Both within the household and outside in paid work, women provide all kinds of services to their husbands, children and other members of the family throughout their lives. The work done by housewives is not considered work at all; therefore, housewives become dependent on their husbands. Men also control women’s labour outside the home by making women sell their labours or preventing women from working. This control over and exploitation of women’s labour means that men benefit materially and economically from the subordination of women. This is the material or economic basis of patriarchy.

  1. Women’s reproductions: 

Men also control women’s reproduction power. In many societies, women have no control over their reproductive capacity and they cannot decide how many children they want whether to use contraceptives or a decision to terminate a pregnancy. Patriarchy idealizes motherhood and forces women to be mothers. This ideology of motherhood is considered one of the bases of women’s oppression. It restricts women’s mobility and reproduces male dominance.

  1. Gender Roles are Not Inborn: 

Gender roles are not necessarily innate and are not wholly determined by a society’s relationship to its environment. Although all hunting-gathering societies sent men out to hunt while women cared for the home, in early agrarian societies, there was a less rigid division of labour. Thus, societies evolve from hunting and gathering to agrarian produc­tion and, the demands of pregnancy and child-rearing are less limiting, the division of labour by sex becomes more varied, although women tend to specialize in household tasks and men in tasks that take them outside the home.

  1. Influence of Culture on Gender Roles: 

The cross-cultural study of the division of labour by sex makes it evident that gender roles are highly influenced by culture. Male and female roles are not necessarily fixed for all time, even though the relationship of earlier societies to their natural environment often required a division of labour by sex. They can change as cultures adapt to new environmental and social conditions.

  1. Control over women’s sexuality: 

Women must provide sexual services to their husbands according to their needs, desire and mode. Legal regulations restrict the expression of a womans sexuality outside marriage in every society, while male promiscuity is often condemned. Another way of exercising control over women’s sexuality is when men force their wives, daughter, or other women in their control into prostitution. Rape and the threat of rape is another way women’s sexuality is controlled through notions, shame and family honour. Lastly, women’s sexuality is controlled through their dress behavior and mobility which are carefully monitored by the family and through social, cultural and religious codes of behaviour.

  1. Women’s mobility: 

Besides control of women’s sexuality, reproduction and production, men also control women’s mobility.

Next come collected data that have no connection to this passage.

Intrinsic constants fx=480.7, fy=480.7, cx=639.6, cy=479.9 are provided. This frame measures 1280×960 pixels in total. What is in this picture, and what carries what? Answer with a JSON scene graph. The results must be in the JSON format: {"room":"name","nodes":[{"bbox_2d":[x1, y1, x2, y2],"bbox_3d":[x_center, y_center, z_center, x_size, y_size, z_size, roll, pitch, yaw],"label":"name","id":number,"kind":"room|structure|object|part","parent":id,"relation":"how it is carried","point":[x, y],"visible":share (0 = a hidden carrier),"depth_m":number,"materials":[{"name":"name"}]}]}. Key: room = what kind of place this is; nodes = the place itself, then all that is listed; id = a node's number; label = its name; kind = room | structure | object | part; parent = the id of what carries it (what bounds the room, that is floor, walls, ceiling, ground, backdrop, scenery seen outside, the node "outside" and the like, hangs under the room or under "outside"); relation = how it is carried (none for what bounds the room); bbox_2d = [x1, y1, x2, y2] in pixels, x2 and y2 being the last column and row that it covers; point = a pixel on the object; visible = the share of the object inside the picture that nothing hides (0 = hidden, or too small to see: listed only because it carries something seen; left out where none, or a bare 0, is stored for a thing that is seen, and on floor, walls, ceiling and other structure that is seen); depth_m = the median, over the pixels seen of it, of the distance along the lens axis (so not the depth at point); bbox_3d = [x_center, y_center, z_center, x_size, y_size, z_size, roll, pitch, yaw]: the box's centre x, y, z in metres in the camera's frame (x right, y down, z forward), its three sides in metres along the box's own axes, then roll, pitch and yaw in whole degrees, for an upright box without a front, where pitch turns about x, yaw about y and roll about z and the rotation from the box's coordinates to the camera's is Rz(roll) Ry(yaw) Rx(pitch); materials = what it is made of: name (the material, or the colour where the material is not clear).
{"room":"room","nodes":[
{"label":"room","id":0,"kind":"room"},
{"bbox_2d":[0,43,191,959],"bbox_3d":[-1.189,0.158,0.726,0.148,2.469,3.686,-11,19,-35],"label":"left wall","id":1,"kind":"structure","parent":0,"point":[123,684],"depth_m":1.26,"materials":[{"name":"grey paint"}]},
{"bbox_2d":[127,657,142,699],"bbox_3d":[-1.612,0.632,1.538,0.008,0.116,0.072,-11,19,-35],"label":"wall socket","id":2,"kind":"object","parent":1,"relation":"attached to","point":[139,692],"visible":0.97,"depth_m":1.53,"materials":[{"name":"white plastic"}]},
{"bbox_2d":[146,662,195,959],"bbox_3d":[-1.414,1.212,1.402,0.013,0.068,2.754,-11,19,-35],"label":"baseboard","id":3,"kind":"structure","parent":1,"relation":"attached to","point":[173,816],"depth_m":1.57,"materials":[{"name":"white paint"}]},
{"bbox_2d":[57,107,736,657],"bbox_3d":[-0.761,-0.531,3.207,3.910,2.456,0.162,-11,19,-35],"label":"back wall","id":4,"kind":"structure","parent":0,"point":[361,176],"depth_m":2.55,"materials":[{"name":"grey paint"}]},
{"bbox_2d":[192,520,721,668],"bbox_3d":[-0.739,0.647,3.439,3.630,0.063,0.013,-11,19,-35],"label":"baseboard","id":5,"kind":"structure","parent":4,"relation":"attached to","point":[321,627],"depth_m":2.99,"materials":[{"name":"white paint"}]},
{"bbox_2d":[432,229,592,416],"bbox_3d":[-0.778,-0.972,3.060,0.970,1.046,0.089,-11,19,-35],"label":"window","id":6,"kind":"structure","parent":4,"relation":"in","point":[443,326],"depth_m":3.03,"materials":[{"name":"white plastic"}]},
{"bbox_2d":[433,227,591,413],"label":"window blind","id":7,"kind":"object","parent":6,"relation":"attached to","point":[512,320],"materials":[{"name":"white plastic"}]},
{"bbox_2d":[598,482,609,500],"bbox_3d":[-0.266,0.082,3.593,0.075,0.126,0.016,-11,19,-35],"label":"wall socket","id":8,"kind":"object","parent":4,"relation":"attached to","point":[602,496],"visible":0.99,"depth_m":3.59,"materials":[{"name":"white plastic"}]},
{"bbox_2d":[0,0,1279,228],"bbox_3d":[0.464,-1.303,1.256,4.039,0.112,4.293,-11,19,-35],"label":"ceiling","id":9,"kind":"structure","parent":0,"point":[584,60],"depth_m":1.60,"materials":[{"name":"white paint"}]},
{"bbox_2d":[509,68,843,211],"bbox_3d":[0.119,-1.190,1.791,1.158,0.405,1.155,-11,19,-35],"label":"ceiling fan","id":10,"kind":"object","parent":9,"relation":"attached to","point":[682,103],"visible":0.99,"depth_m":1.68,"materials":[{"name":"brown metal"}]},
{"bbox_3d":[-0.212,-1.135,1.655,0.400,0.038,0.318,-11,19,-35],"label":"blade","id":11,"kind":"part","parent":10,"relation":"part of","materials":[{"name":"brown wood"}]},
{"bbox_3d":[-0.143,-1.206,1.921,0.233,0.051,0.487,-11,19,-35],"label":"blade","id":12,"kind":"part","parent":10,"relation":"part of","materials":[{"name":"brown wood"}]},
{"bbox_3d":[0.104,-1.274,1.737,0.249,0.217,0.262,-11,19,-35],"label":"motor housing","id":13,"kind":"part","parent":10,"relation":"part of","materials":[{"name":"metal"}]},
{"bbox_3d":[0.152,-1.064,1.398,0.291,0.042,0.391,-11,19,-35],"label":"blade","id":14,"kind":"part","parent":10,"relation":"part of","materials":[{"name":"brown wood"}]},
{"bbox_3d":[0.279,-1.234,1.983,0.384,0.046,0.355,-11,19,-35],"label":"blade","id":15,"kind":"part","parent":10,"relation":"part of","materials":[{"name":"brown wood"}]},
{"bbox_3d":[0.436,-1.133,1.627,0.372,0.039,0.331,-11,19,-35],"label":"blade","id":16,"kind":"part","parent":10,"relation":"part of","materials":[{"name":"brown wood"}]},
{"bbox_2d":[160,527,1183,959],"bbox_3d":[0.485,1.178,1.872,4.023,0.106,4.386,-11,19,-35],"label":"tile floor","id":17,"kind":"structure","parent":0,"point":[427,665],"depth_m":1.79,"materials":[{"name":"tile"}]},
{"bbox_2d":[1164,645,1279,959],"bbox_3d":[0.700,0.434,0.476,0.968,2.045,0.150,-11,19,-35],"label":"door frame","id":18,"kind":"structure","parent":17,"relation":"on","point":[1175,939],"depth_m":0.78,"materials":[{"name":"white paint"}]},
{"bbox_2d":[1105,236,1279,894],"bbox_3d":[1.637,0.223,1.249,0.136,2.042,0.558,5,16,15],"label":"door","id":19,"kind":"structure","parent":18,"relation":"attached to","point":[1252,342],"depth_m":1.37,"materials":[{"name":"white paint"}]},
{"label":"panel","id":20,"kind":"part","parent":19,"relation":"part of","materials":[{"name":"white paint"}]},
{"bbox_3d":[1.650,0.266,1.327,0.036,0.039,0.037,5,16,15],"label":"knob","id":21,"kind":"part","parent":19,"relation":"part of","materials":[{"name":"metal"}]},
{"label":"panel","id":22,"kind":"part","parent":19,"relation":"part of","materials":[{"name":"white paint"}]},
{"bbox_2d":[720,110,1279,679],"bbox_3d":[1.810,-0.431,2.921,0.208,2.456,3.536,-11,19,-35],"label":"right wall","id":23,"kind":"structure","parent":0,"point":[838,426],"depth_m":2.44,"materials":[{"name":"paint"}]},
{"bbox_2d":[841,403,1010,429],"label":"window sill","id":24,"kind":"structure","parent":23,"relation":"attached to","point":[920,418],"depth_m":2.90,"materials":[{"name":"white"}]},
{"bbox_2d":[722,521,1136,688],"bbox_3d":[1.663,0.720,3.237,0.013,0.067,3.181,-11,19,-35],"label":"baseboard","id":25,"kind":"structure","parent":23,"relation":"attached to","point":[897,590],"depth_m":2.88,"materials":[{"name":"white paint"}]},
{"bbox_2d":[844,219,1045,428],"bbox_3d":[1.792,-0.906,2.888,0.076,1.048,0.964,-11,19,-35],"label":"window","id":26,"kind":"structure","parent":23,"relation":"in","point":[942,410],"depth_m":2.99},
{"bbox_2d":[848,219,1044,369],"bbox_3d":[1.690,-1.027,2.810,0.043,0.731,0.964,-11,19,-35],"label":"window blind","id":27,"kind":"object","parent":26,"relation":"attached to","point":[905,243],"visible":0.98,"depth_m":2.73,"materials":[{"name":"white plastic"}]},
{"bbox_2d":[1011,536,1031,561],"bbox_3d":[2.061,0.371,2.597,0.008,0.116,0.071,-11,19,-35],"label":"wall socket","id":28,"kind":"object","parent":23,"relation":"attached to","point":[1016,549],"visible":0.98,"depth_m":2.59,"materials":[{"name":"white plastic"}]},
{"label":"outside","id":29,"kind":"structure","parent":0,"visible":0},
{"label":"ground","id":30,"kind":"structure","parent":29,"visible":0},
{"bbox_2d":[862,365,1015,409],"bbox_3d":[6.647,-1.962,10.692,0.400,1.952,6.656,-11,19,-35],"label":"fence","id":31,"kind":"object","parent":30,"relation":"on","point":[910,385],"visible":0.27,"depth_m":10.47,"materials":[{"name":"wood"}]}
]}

The imposition of (pardha) restriction on having the house limits interaction between the sex is some of the ways by which patriarchal society control women’s mobility while male are not subject to restriction.

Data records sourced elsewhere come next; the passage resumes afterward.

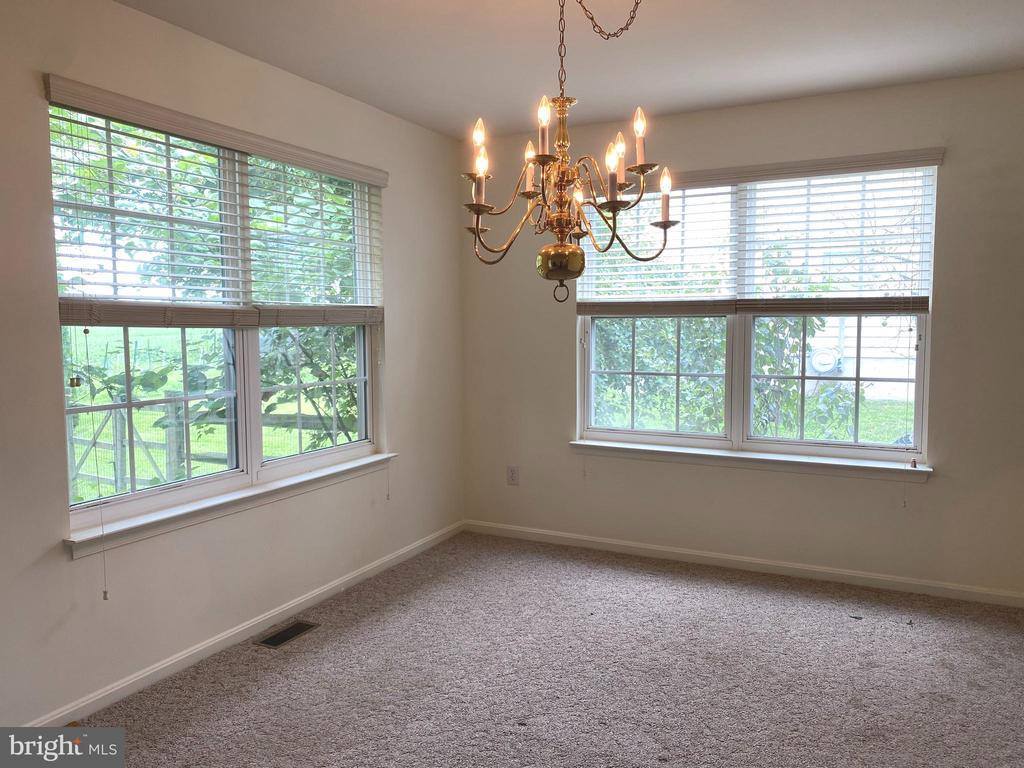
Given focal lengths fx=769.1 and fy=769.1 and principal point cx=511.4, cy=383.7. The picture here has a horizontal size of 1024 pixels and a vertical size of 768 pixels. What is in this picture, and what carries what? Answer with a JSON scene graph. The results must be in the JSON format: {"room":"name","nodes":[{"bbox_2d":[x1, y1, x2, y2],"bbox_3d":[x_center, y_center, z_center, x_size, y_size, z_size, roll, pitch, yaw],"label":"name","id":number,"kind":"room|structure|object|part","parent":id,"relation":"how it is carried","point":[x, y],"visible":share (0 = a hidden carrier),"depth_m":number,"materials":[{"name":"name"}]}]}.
{"room":"dining room","nodes":[
{"label":"dining room","id":0,"kind":"room"},
{"bbox_2d":[0,0,465,729],"bbox_3d":[-1.442,-0.100,2.745,0.160,2.480,4.966,2,5,27],"label":"left wall","id":1,"kind":"structure","parent":0,"point":[60,564],"depth_m":2.97,"materials":[{"name":"paint"}]},
{"bbox_2d":[44,77,388,325],"bbox_3d":[-1.071,-0.638,3.264,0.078,0.795,1.789,2,5,27],"label":"window blind","id":2,"kind":"object","parent":1,"relation":"attached to","point":[113,310],"visible":0.96,"depth_m":2.97,"materials":[{"name":"wood"}]},
{"bbox_2d":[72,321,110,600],"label":"blind cord","id":3,"kind":"object","parent":2,"relation":"hanging from","point":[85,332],"visible":0.97,"depth_m":2.60,"materials":[{"name":"fabric"}]},
{"bbox_2d":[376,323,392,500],"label":"blind cord","id":4,"kind":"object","parent":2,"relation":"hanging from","point":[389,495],"visible":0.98,"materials":[{"name":"white fabric"}]},
{"bbox_2d":[49,93,385,538],"bbox_3d":[-1.145,-0.289,3.389,0.133,1.496,1.791,2,5,27],"label":"left window","id":5,"kind":"structure","parent":1,"relation":"in","point":[361,444],"depth_m":3.24,"materials":[{"name":"glass"}]},
{"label":"sash","id":6,"kind":"part","parent":5,"relation":"part of","materials":[{"name":"glass"}]},
{"bbox_3d":[-0.982,0.018,3.898,0.072,0.746,0.700,2,5,27],"label":"sash","id":7,"kind":"part","parent":5,"relation":"part of","materials":[{"name":"glass"}]},
{"bbox_2d":[62,453,395,557],"bbox_3d":[-1.079,0.470,3.373,0.105,0.075,1.827,2,5,27],"label":"window sill","id":8,"kind":"structure","parent":1,"relation":"attached to","point":[234,500],"depth_m":3.06,"materials":[{"name":"white paint"}]},
{"bbox_2d":[24,521,465,724],"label":"baseboard","id":9,"kind":"structure","parent":1,"relation":"attached to","point":[196,650],"depth_m":3.15,"materials":[{"name":"white paint"}]},
{"bbox_2d":[68,531,1023,767],"bbox_3d":[0.358,1.238,1.899,4.055,0.106,4.995,2,5,27],"label":"carpet floor","id":10,"kind":"structure","parent":0,"point":[333,646],"depth_m":2.90,"materials":[{"name":"grey carpet"}]},
{"bbox_2d":[254,619,319,648],"bbox_3d":[-0.978,1.079,3.318,0.123,0.008,0.290,2,5,27],"label":"floor vent","id":11,"kind":"object","parent":10,"relation":"in","point":[291,629],"visible":0.97,"depth_m":3.31,"materials":[{"name":"metal"}]},
{"bbox_2d":[112,0,1023,139],"bbox_3d":[0.313,-1.319,1.706,4.163,0.123,4.911,2,5,27],"label":"ceiling","id":12,"kind":"structure","parent":0,"point":[482,102],"depth_m":3.16,"materials":[{"name":"white paint"}]},
{"bbox_2d":[462,0,673,306],"bbox_3d":[0.153,-0.772,2.341,0.660,1.038,0.657,2,5,27],"label":"chandelier","id":13,"kind":"object","parent":12,"relation":"hanging from","point":[478,231],"visible":0.99,"depth_m":2.31,"materials":[{"name":"metal"}]},
{"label":"candle bulb","id":14,"kind":"part","parent":13,"relation":"part of","materials":[{"name":"white"}]},
{"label":"candle bulb","id":15,"kind":"part","parent":13,"relation":"part of","materials":[{"name":"white"}]},
{"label":"candle light","id":16,"kind":"part","parent":13,"relation":"part of","materials":[{"name":"white"}]},
{"bbox_3d":[0.094,-0.760,2.264,0.055,0.158,0.060,2,5,27],"label":"candle bulb","id":17,"kind":"part","parent":13,"relation":"part of","materials":[{"name":"white"}]},
{"bbox_3d":[0.295,-0.631,2.270,0.054,0.155,0.059,2,5,27],"label":"candle bulb","id":18,"kind":"part","parent":13,"relation":"part of","materials":[{"name":"white"}]},
{"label":"candle bulb","id":19,"kind":"part","parent":13,"relation":"part of","materials":[{"name":"white"}]},
{"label":"candle bulb","id":20,"kind":"part","parent":13,"relation":"part of","materials":[{"name":"white"}]},
{"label":"candle bulb","id":21,"kind":"part","parent":13,"relation":"part of","materials":[{"name":"white"}]},
{"bbox_2d":[458,68,1023,600],"bbox_3d":[1.405,-0.221,4.068,3.941,2.459,0.167,2,5,27],"label":"back wall","id":22,"kind":"structure","parent":0,"point":[938,487],"depth_m":3.95,"materials":[{"name":"beige paint"}]},
{"bbox_2d":[506,465,518,485],"bbox_3d":[0.006,0.562,4.737,0.073,0.120,0.008,2,5,27],"label":"wall socket","id":23,"kind":"object","parent":22,"relation":"attached to","point":[514,476],"visible":0.99,"depth_m":4.73,"materials":[{"name":"white plastic"}]},
{"bbox_2d":[462,520,1023,607],"bbox_3d":[1.338,0.970,4.105,3.741,0.074,0.014,2,5,27],"label":"baseboard","id":24,"kind":"structure","parent":22,"relation":"attached to","point":[679,551],"depth_m":4.09,"materials":[{"name":"white paint"}]},
{"bbox_2d":[569,438,934,480],"bbox_3d":[1.197,0.392,4.130,1.904,0.076,0.104,2,5,27],"label":"window sill","id":25,"kind":"structure","parent":22,"relation":"attached to","point":[641,448],"depth_m":4.05,"materials":[{"name":"white paint"}]},
{"bbox_2d":[574,160,939,466],"bbox_3d":[1.219,-0.364,4.149,1.840,1.515,0.119,2,5,27],"label":"right window","id":26,"kind":"structure","parent":22,"relation":"in","point":[649,433],"depth_m":4.12,"materials":[{"name":"glass"}]},
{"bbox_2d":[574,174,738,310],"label":"window blind","id":27,"kind":"object","parent":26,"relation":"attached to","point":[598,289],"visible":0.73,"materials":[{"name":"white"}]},
{"bbox_3d":[0.813,-0.039,4.491,0.802,0.728,0.076,2,5,27],"label":"sash","id":28,"kind":"part","parent":26,"relation":"part of","materials":[{"name":"glass"}]},
{"bbox_3d":[1.673,-0.004,4.050,0.873,0.746,0.073,2,5,27],"label":"sash","id":29,"kind":"part","parent":26,"relation":"part of","materials":[{"name":"glass"}]},
{"bbox_2d":[575,149,942,316],"bbox_3d":[1.167,-0.738,4.035,1.856,0.776,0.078,2,5,27],"label":"window blind","id":30,"kind":"object","parent":22,"relation":"attached to","point":[596,310],"visible":0.85,"depth_m":3.94,"materials":[{"name":"wood"}]},
{"bbox_2d":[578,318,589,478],"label":"blind cord","id":31,"kind":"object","parent":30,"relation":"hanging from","point":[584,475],"visible":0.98,"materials":[{"name":"white fabric"}]},
{"bbox_2d":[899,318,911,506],"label":"blind cord","id":32,"kind":"object","parent":30,"relation":"hanging from","point":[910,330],"visible":0.97,"depth_m":3.74,"materials":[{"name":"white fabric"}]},
{"label":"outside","id":33,"kind":"structure","parent":0,"visible":0},
{"bbox_2d":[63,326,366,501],"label":"lawn","id":34,"kind":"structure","parent":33,"point":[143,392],"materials":[{"name":"green plant"}]},
{"bbox_2d":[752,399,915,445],"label":"lawn","id":35,"kind":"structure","parent":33,"point":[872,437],"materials":[{"name":"green plant"}]},
{"label":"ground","id":36,"kind":"structure","parent":33,"visible":0},
{"bbox_2d":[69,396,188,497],"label":"wooden gate","id":37,"kind":"structure","parent":36,"relation":"on","point":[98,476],"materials":[{"name":"wood"}]},
{"bbox_2d":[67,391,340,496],"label":"wooden fence","id":38,"kind":"object","parent":36,"relation":"on","point":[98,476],"visible":0.43,"depth_m":8.37,"materials":[{"name":"wood"}]},
{"bbox_2d":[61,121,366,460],"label":"tree","id":39,"kind":"object","parent":36,"relation":"on","point":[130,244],"visible":0.33,"depth_m":6.25,"materials":[{"name":"green plant"}]},
{"bbox_2d":[594,311,852,441],"bbox_3d":[1.752,-0.166,7.915,3.257,2.299,2.061,2,5,27],"label":"bush","id":40,"kind":"object","parent":36,"relation":"on","point":[772,334],"visible":0.34,"depth_m":7.47,"materials":[{"name":"green plant"}]},
{"bbox_2d":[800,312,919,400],"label":"neighboring house","id":41,"kind":"structure","parent":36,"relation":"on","point":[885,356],"materials":[{"name":"white plastic"}]},
{"bbox_2d":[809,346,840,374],"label":"electric meter","id":42,"kind":"object","parent":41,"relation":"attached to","point":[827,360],"visible":0.78,"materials":[{"name":"white"}]}
]}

  1. The Impact of Technology: 

As a result of technological advances, the greater strength of males becomes less important, making it less sensitive to maintain the earlier division of labour. In fact, modern societies have demanded more involvement of women in a broader range of tasks. This has given rise to a demand that women should not be excluded from access to any roles, including those that are associated with high levels of power and prestige.

  1. Property and other economic resources: 

Property and other productivity by men are passed on from father to son even in societies where women have legal rights to inherit property, customary practices, social sanctions and emotional pressures prevent them from acquiring control over them.

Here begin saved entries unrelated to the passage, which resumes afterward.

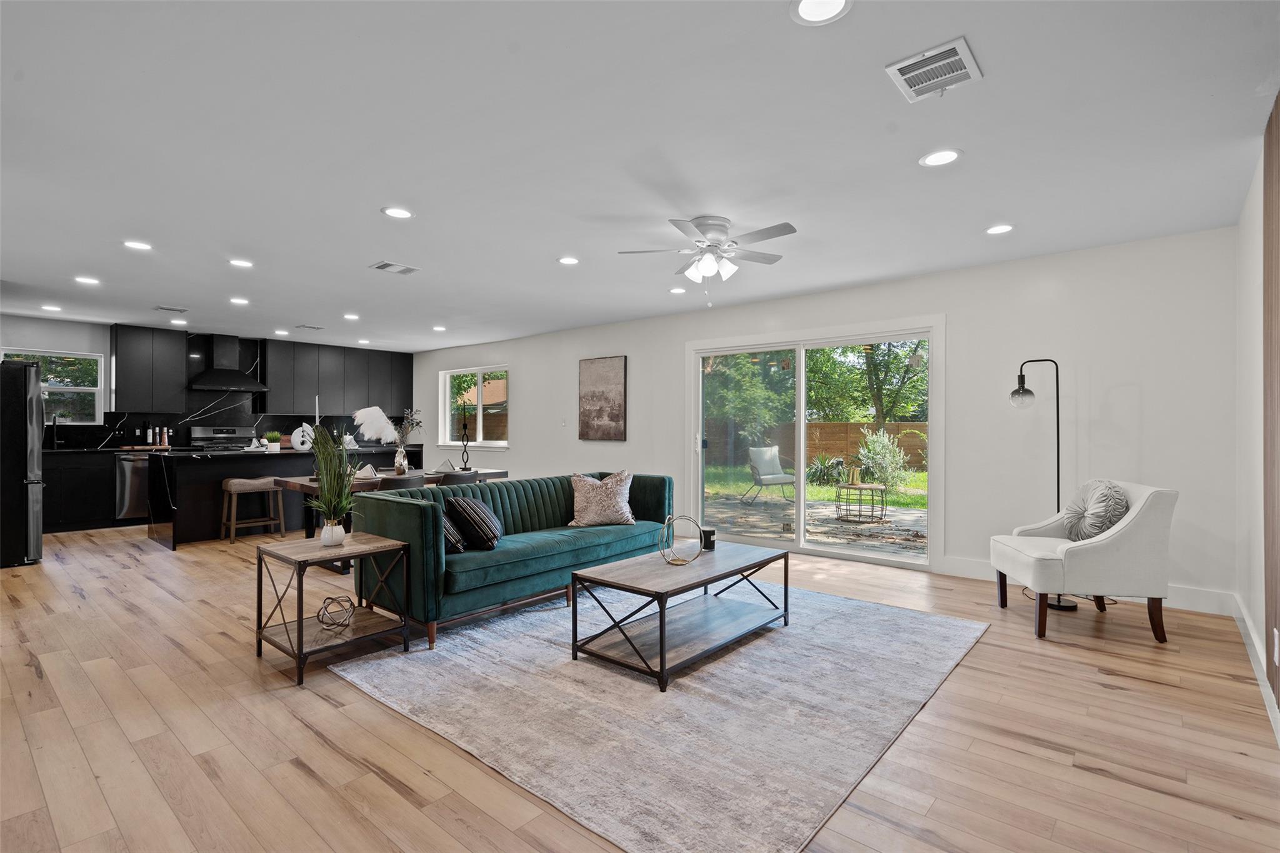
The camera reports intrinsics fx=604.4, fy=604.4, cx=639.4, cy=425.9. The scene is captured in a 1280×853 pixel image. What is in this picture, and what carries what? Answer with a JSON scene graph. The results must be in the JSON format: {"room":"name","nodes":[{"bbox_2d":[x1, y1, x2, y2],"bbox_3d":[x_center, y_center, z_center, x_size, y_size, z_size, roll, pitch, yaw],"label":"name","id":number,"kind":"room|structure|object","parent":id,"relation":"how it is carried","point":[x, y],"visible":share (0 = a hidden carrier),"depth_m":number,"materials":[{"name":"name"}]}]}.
{"room":"living room","nodes":[
{"label":"living room","id":0,"kind":"room"},
{"bbox_2d":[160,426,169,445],"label":"bottle","id":1,"kind":"object","parent":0,"point":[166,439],"visible":0.99,"depth_m":7.70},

However, even though India is moving away from the male-dominated culture, discrimination is still highly visible in rural as well as urban areas throughout all strata of society. While women are guaranteed equality under the constitution, legal protection has a limited effect, where patriarchal traditions prevail. The gender division of labour is not fixed for all time; it keeps changing in response to wider economic, political and social changes.